My first regular job paid me Rs. 4,500 per month, and second one paid Rs. 12K.
Majority of my schoolmates went for engineering or medical; while I chose media, filmmaking & journalism.
In 2012, on my birthday, I was with a childhood engineer friend who was interning at a giant company as a management trainee while I was an editorial trainee at a national newspaper.
She and her mother insisted on buying me a ‘gift’ from a shop. I was hesitant. They anyway got one worth Rs. 500. My friend insisted on buying me another one. I refused.
Her mother laughed sarcastically and said, ‘Take it. My daughter earns Rs. 50,000 per month and is living her life independently in a metro. You are just stuck here in Indore with 12K. It will take you years to be able to gift or even ‘help’ someone. Take it, at least someone is giving you ‘happiness’ you can’t afford.’
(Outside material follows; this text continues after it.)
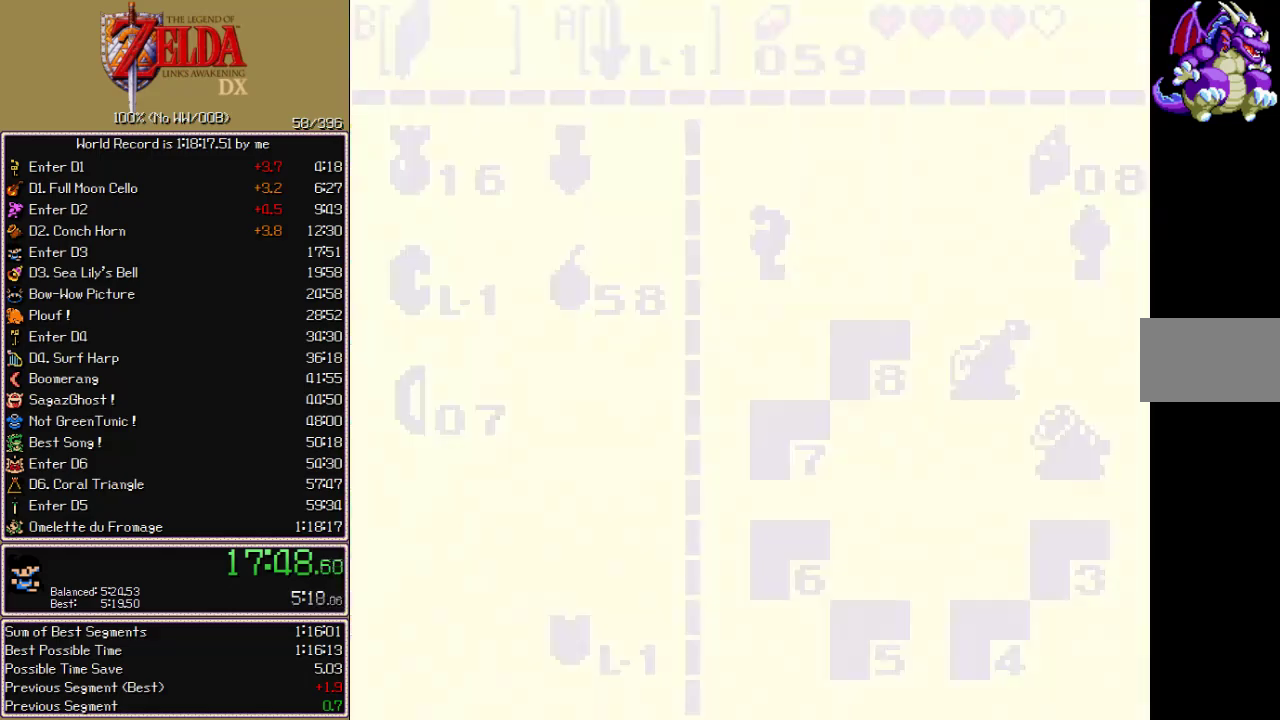
{"buttons": ["START"], "events": [[250, "START", "down"]]}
I didn’t meet them thereafter.
I was a top ranker throughout graduation and post graduation. I am a PhD in Management. All these years, I have changed jobs, learnt and grew – professionally, emotionally and personally.
And yet, even today after years, my salary is probably the lowest among my classmates & even my juniors.
Why this story?
Since a few months, I have been helping rural women learn how to use social media to enhance their micro-businesses.
Free of cost.
They have one smartphone in a family of at least 8-12 people. They don’t have proper internet connectivity. They don’t know English. They don’t have Gmail accounts. The men in the family don’t let the women use phones. If a woman uses a phone, a man always sits with her to keep an eye on her. The men remove the women from the WhatsApp groups they have been learning from.
Yesterday, one of them finally succeeded in creating a Facebook page. With zero followers, of course. With errors, of course. But, she was happy. She tried and succeeded.

And the smile on her face was the greatest gift I ever received.
So today, when I ‘help’ people achieve their dream; ‘gift’ them ‘happiness’, I am content. Your individual recognition and work satisfaction level might be debatable. But is your work making a difference in someone’s life?
Earning doesn’t matter. Mindset does.